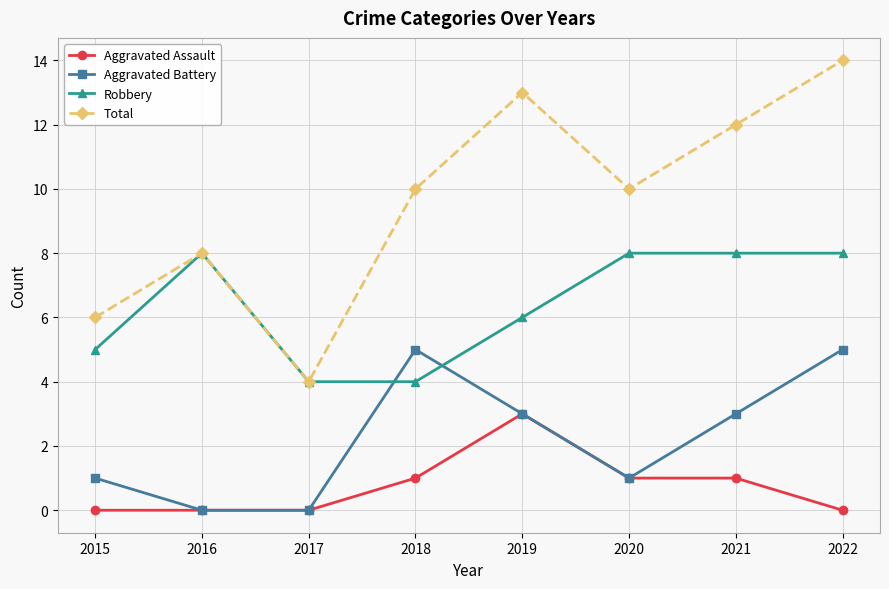

How many interior local peaks does the Total series have?

2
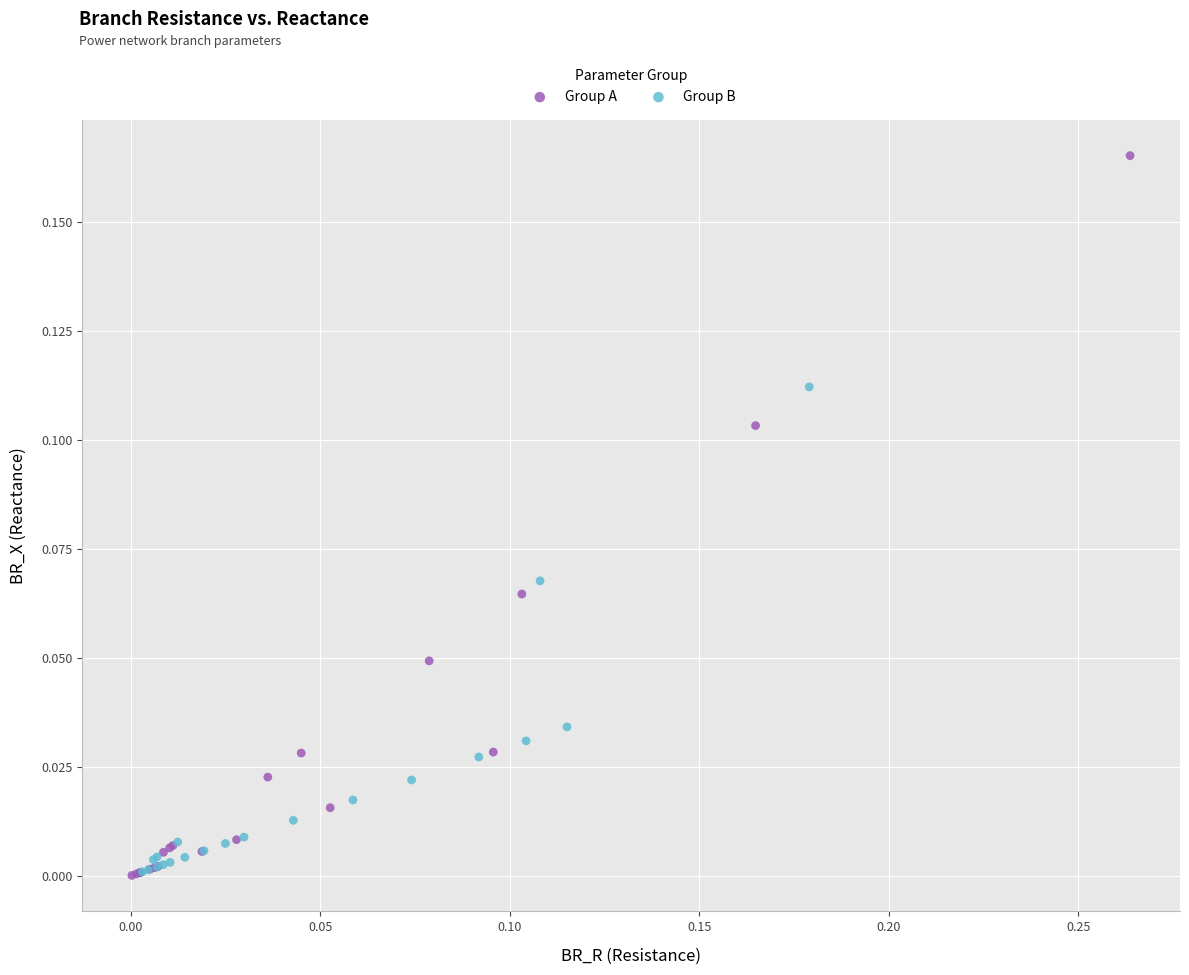

Which series contains the highest Y value?

Group A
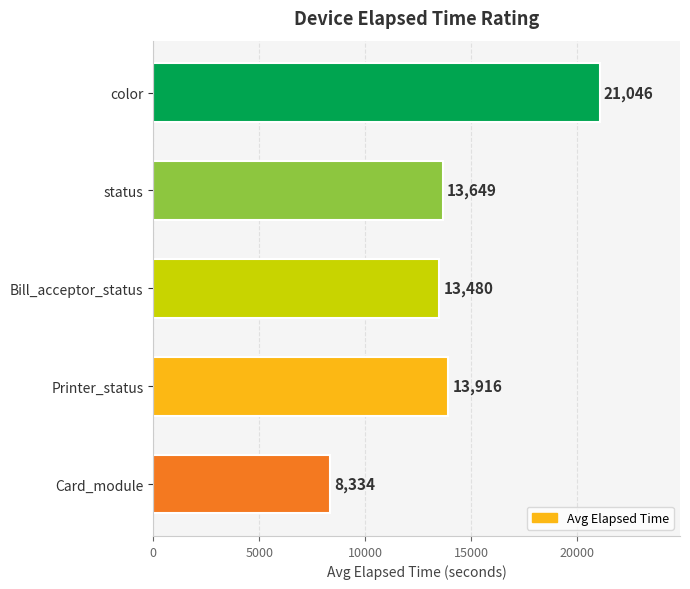

Reading bottom to top, what are all the values shown in this chart?

8334	13916	13480	13649	21046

# [INSTRUCTIONS TO FOLLOW]
Rewrite the records above with "series" changed to "line" everywhere and everything else unchanged. Leave the pictures out of your answer.

# [EXPECTED ANSWER]
How many interior local peaks does the Total line have?

2

Which line contains the highest Y value?

Group A

Reading bottom to top, what are all the values shown in this chart?

8334	13916	13480	13649	21046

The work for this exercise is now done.